Realitas politk demokrasi sekuler memanglah demikian, suara umat dijadikan hanya sebagai cara untuk meraih kekuasaan. Mustinya parpol berfungsi untuk mengedukasi umat agar memahami islam dan mengamalkan setiap ajaran-ajarannya, mengarahkan pilihannya berdasarkan islam.

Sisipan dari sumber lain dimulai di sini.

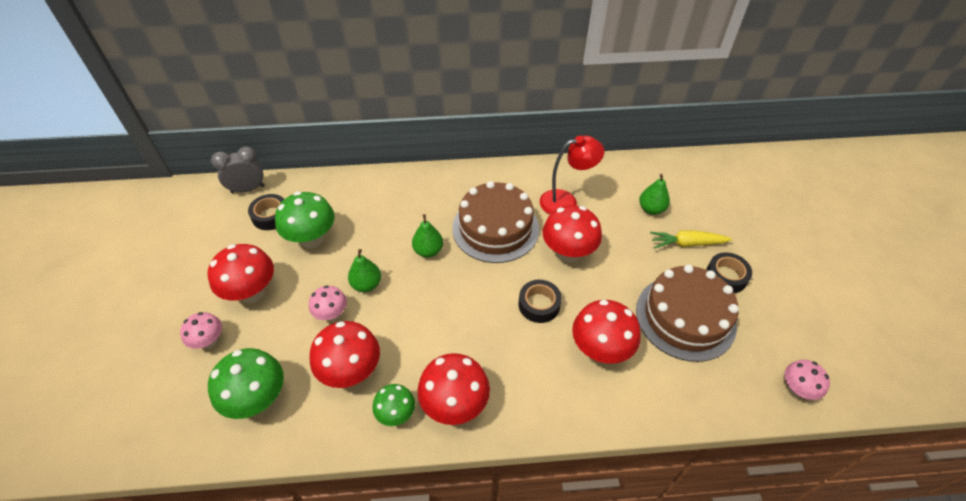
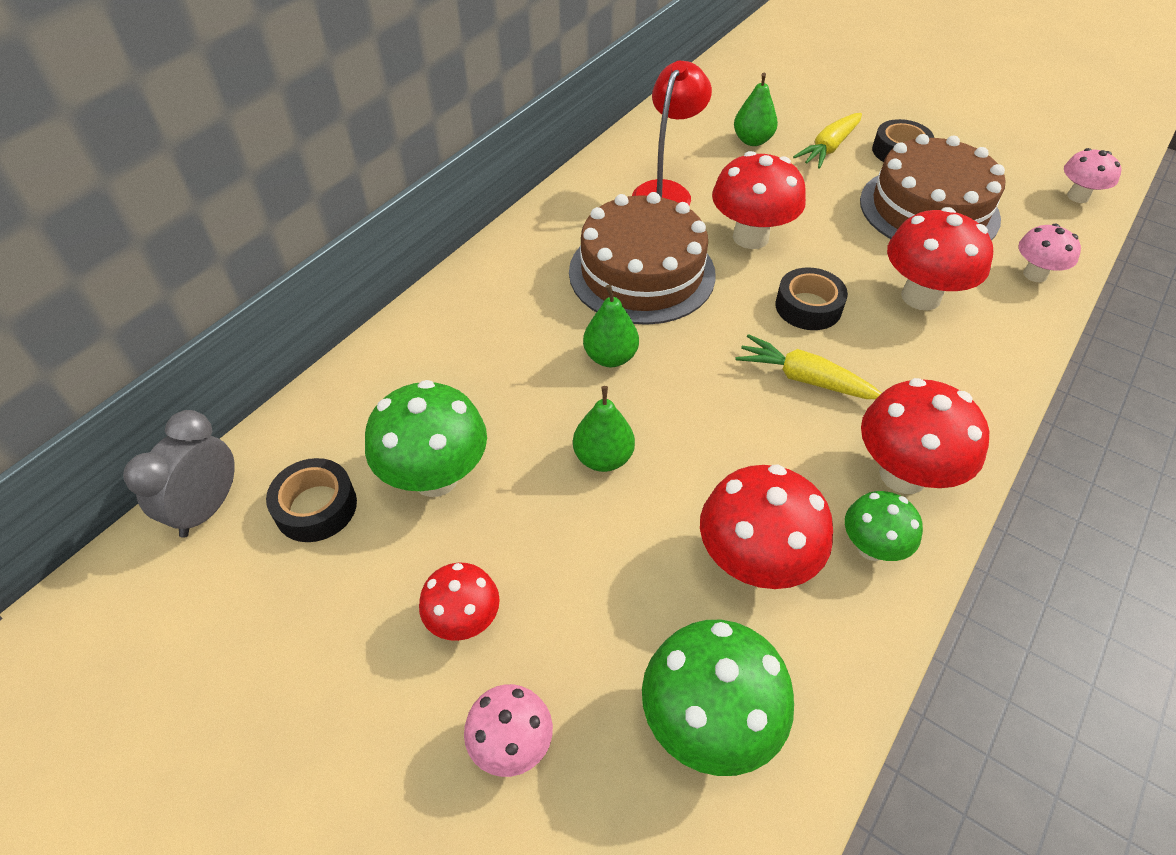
camera: 50 degrees left, 0 degrees up
red mushroom [208,244,274,303] -> red mushroom [419,563,500,641], size x0.59
pink mushroom [309,285,347,321] -> pink mushroom moved to [1018,224,1081,282]
none -> yellow carrot [736,334,882,399]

Umat Islam Harus Menyadari Kekuatan Politiknya
Karena itu penting bagi umat Islam untuk tidak terjerumus berulang-ulang. Perubahan politik yang ada selama in baru sekedar pergantian rezim/elit politik. Reformasi ditandai baru sebatas pergantian rezim Orde Baru, dengan Soeharto sebagai simbolnya. Hasilnya, pasca Reformasi, tidak terjadi perubahan yang signifikan. Pasalnya, persoalan kita bukan sekadar orang, tetapi juga sistem. Kapitalisme liberal yang dipraktikkan di Indonesia inilah yang menjadi pangkal berbagai persoalan. Meskipun mengklaim berideologi Pancasila, pada praktiknya yang diterapkan adalah kapitalisme-liberal. Pantaslah tidak menyelesaikan persoalan.
Karena itu, tidak ada pilihan lain untuk membangun kekuatan politik umat yang signifkan berpengaruh pada proses politik Indonesia, kecuali kelakukan islamisasi politik. Dalam pengertian bagaimana politik yang menghantarkan pada kekuasaan digunakan untuk menerapkan seluruh syariah Islam secara totalitas. Selama kekuatan politik Islam tidak ditujukan untuk perubahan sistem, maka tidak akan terjadi perubahan yang signifikan.